▶ _TASK TO COMPLETE_: Below are the records; copy each line in which "Zákonník" can be found.

▶ _AVAILABLE DATA_:
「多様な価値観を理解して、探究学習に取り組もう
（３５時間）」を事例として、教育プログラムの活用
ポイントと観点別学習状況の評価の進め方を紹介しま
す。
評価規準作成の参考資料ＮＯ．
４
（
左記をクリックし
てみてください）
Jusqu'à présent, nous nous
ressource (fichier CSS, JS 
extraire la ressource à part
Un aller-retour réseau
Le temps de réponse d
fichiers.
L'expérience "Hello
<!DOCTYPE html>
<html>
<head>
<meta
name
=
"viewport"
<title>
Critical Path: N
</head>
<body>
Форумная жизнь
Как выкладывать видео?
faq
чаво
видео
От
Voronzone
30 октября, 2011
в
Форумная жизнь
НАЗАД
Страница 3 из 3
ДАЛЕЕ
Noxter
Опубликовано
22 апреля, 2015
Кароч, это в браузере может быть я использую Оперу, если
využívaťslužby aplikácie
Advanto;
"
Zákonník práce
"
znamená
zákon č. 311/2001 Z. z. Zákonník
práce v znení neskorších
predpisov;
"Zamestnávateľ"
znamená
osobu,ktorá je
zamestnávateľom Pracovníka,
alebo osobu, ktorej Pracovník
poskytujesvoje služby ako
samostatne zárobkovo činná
---
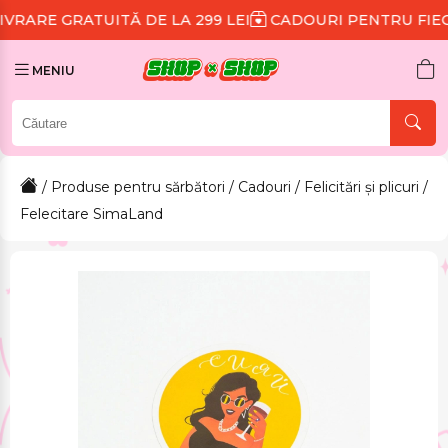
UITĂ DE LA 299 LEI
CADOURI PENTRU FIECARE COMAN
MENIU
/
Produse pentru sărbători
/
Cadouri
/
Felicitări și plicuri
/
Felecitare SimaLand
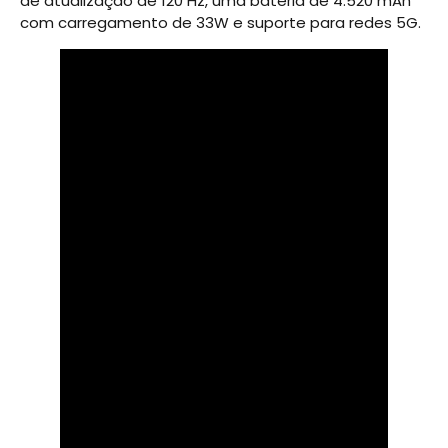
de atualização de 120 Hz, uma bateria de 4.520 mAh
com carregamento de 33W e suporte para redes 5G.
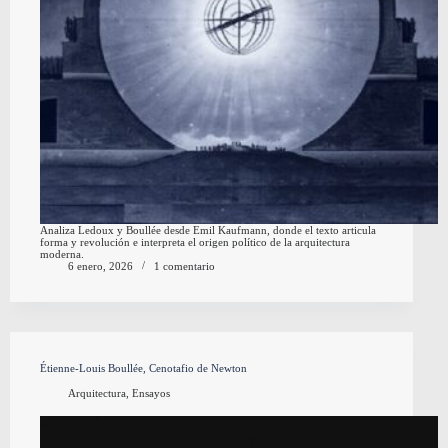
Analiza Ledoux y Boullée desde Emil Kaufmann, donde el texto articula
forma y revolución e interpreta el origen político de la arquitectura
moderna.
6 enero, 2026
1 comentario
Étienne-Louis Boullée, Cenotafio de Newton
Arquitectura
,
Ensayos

▶ _YOUR RESPONSE_:
Zákonník práce
zákon č. 311/2001 Z. z. Zákonník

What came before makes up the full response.